== Instructions to follow ==
Output, character for character, the lines beginning with the one containing "class: Magnoliopsida" and continuing through the one containing "locality: Parque Nacional". Give only those lines.

== Material to process ==
──────
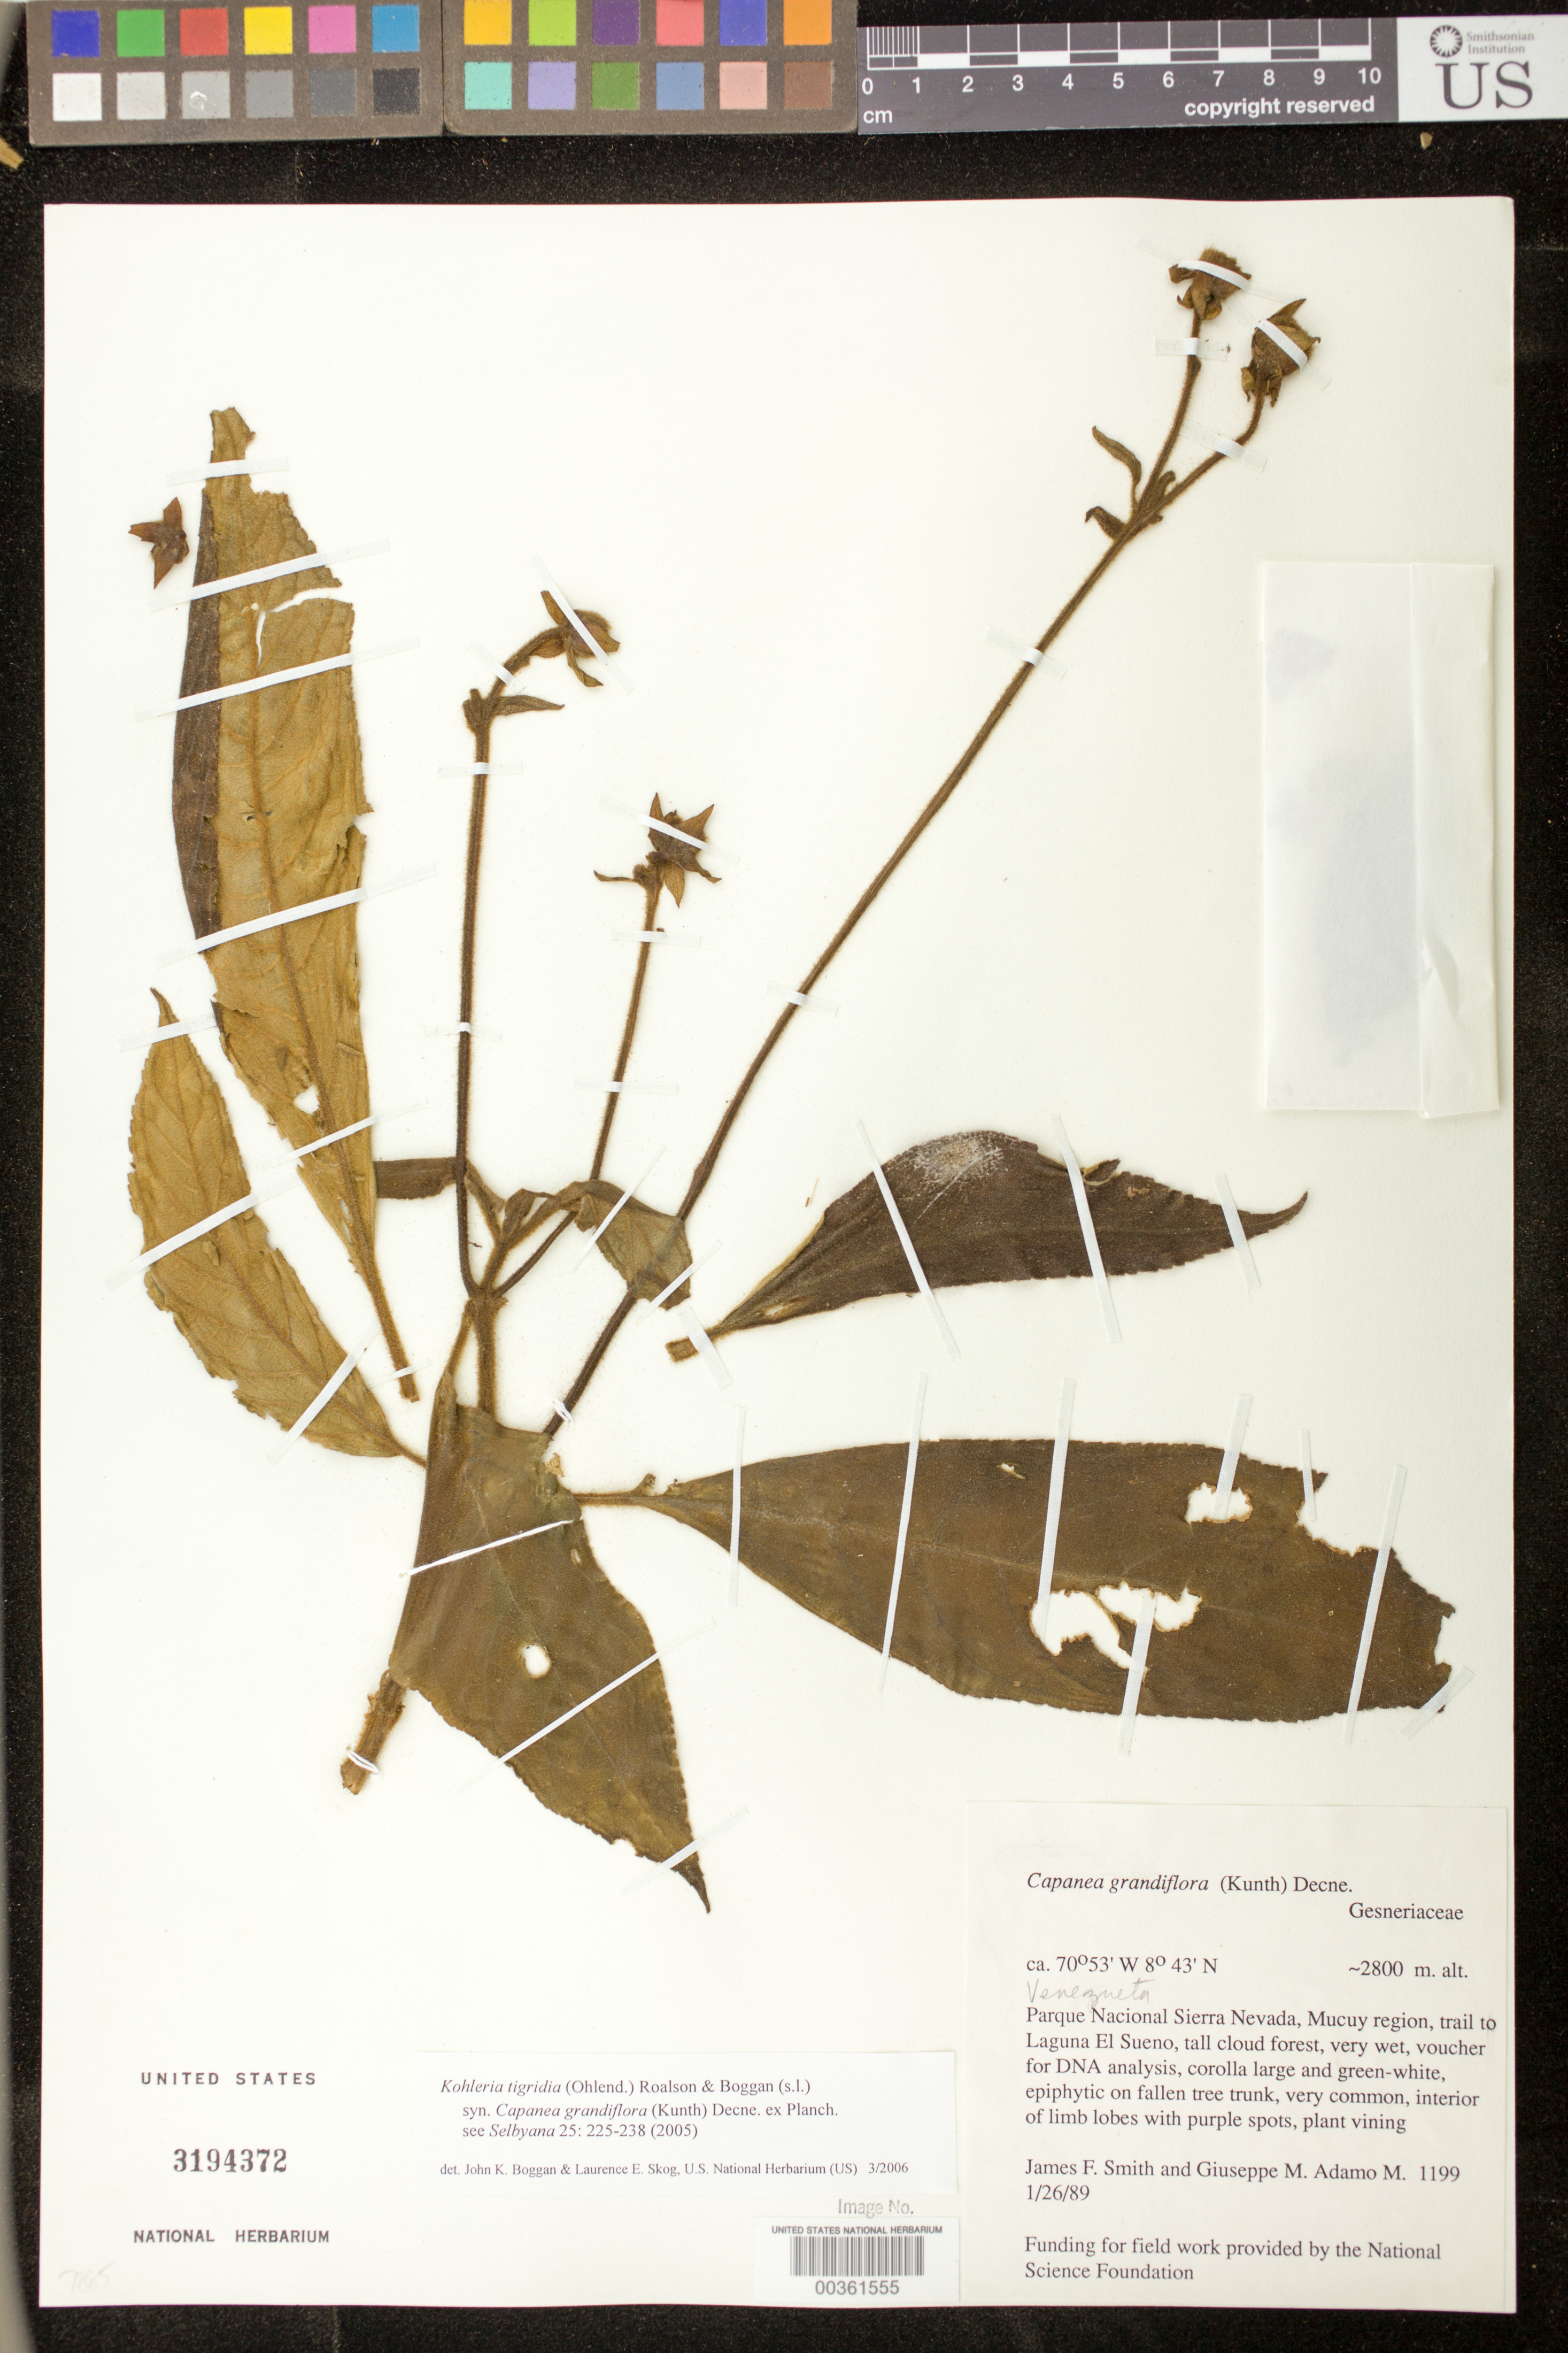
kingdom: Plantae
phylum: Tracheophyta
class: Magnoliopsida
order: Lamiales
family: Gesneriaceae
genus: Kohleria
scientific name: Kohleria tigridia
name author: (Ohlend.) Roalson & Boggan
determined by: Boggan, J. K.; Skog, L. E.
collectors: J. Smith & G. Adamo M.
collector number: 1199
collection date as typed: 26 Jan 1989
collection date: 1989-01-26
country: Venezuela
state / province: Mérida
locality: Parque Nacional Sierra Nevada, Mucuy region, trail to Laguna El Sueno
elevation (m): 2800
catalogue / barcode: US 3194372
──────
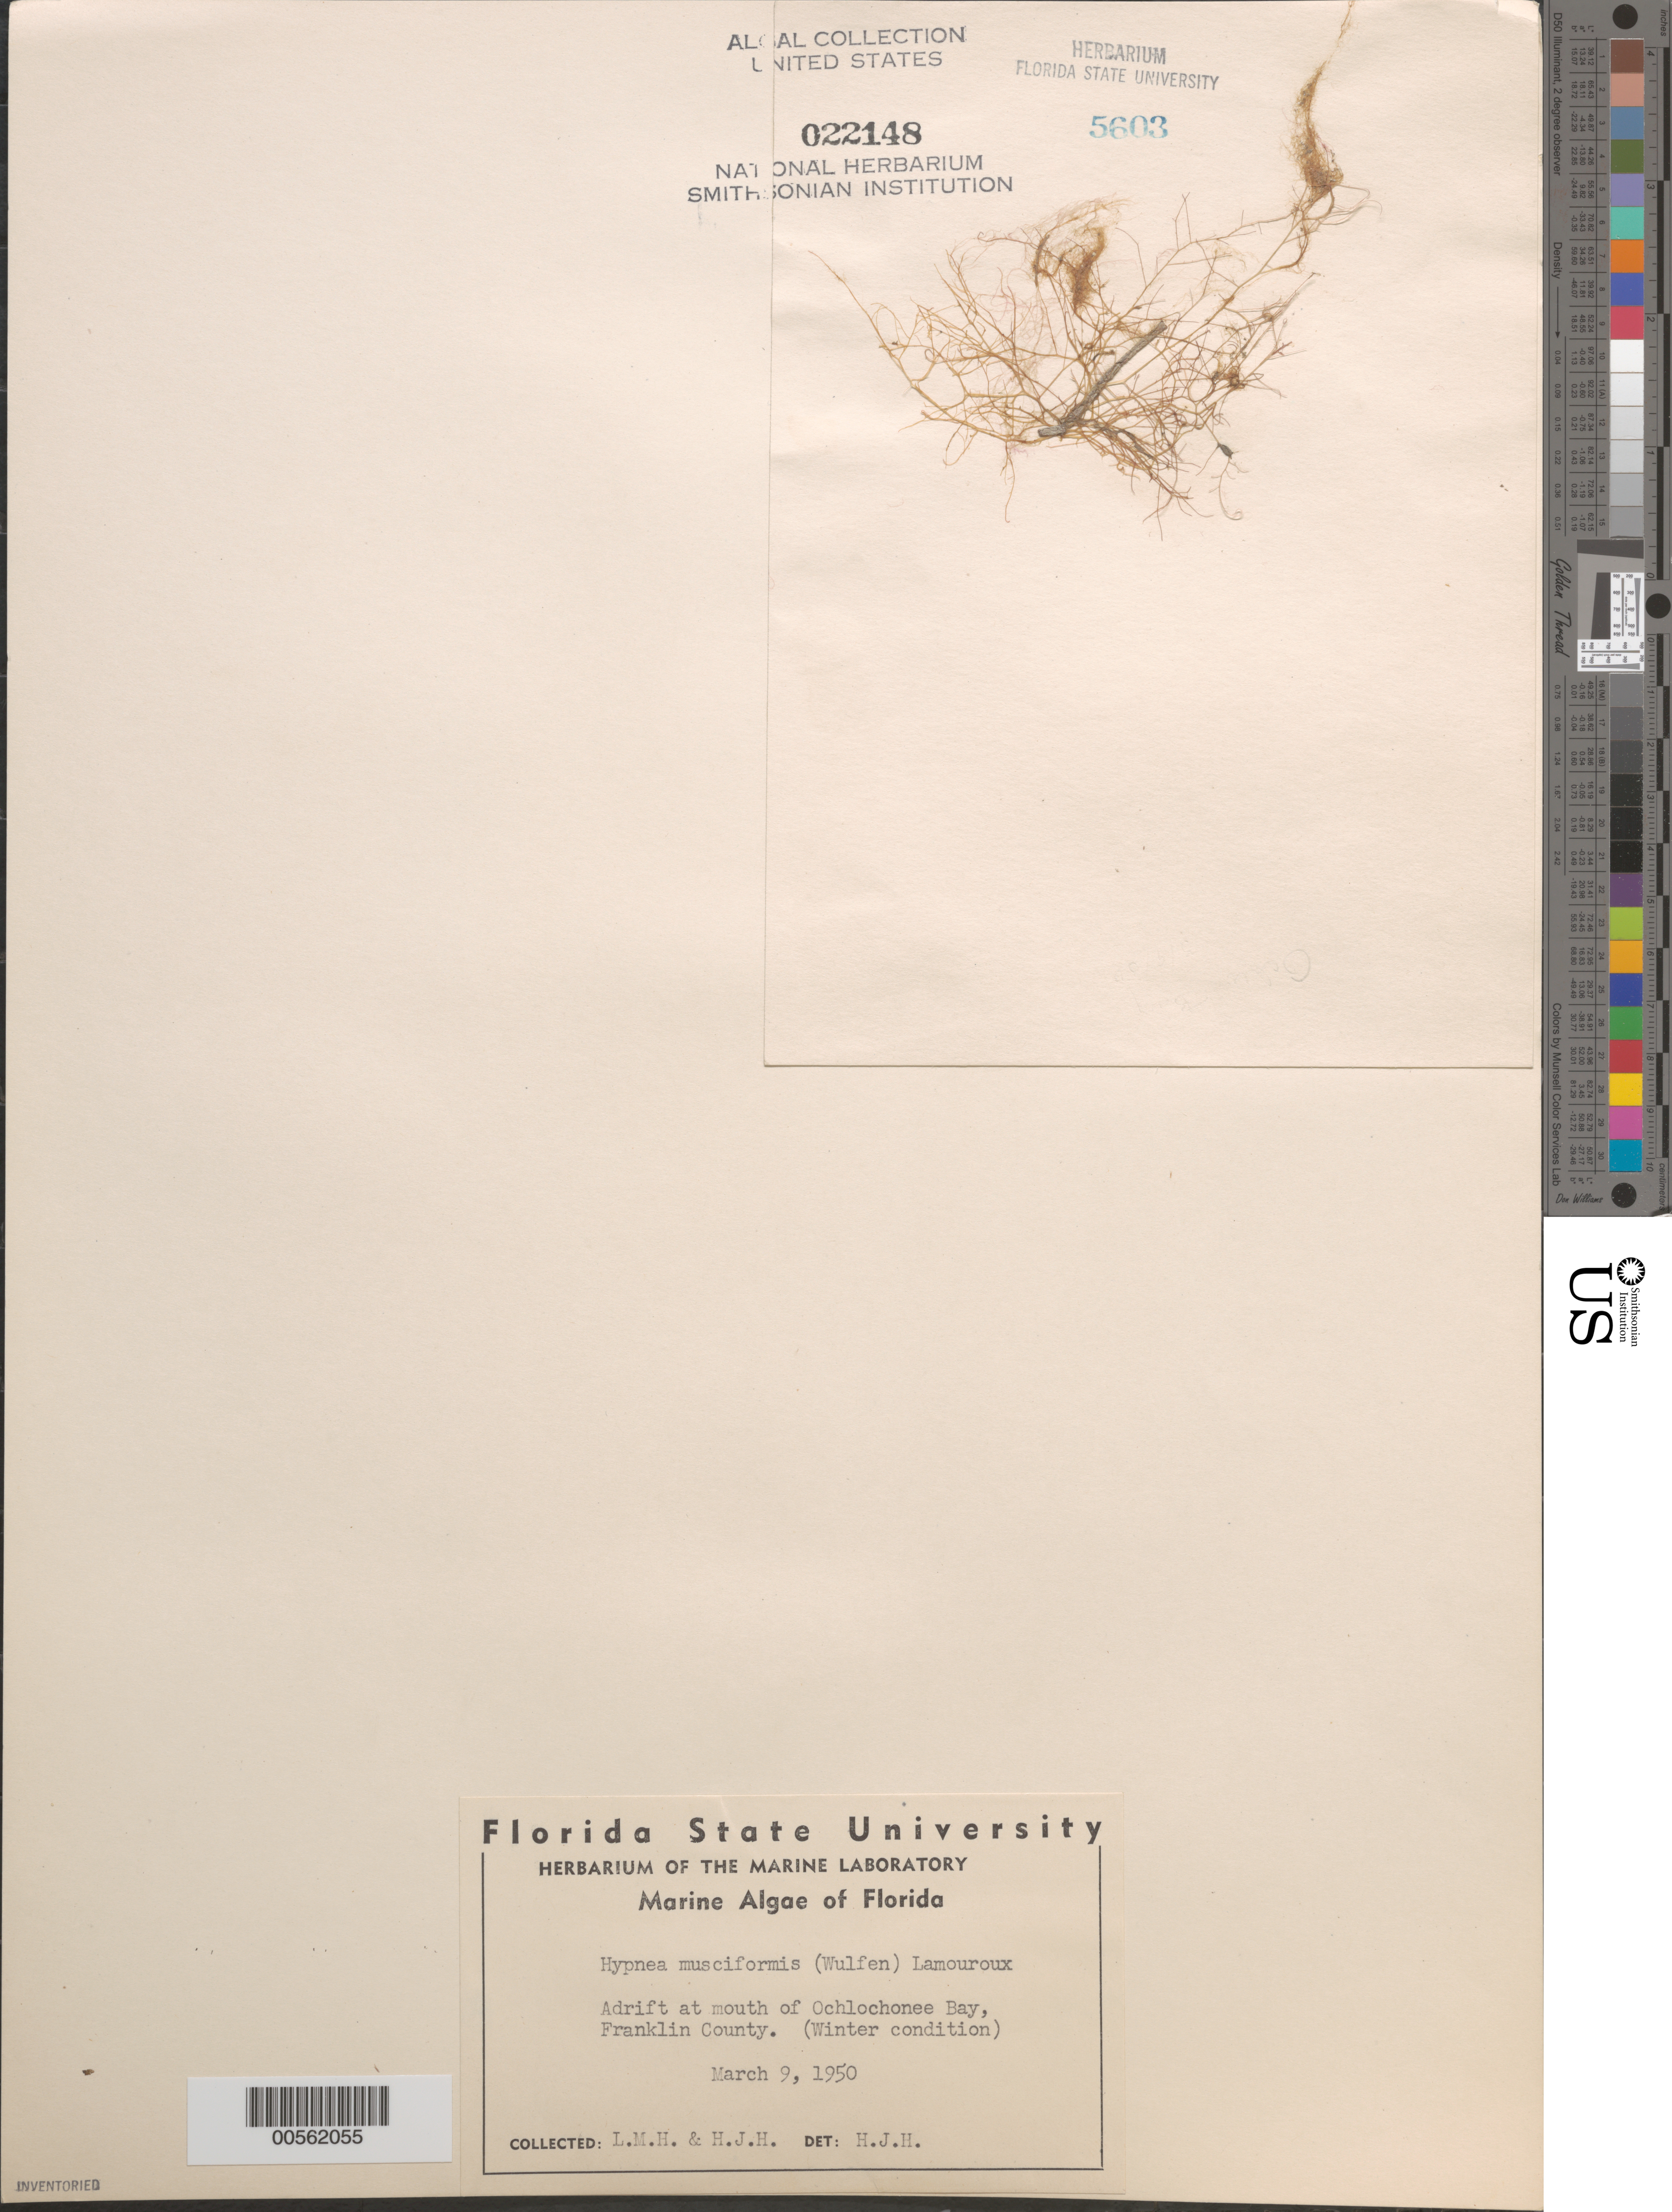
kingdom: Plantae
──────
== Answer for the task ==
class: Magnoliopsida
order: Lamiales
family: Gesneriaceae
genus: Kohleria
scientific name: Kohleria tigridia
name author: (Ohlend.) Roalson & Boggan
determined by: Boggan, J. K.; Skog, L. E.
collectors: J. Smith & G. Adamo M.
collector number: 1199
collection date as typed: 26 Jan 1989
collection date: 1989-01-26
country: Venezuela
state / province: Mérida
locality: Parque Nacional Sierra Nevada, Mucuy region, trail to Laguna El Sueno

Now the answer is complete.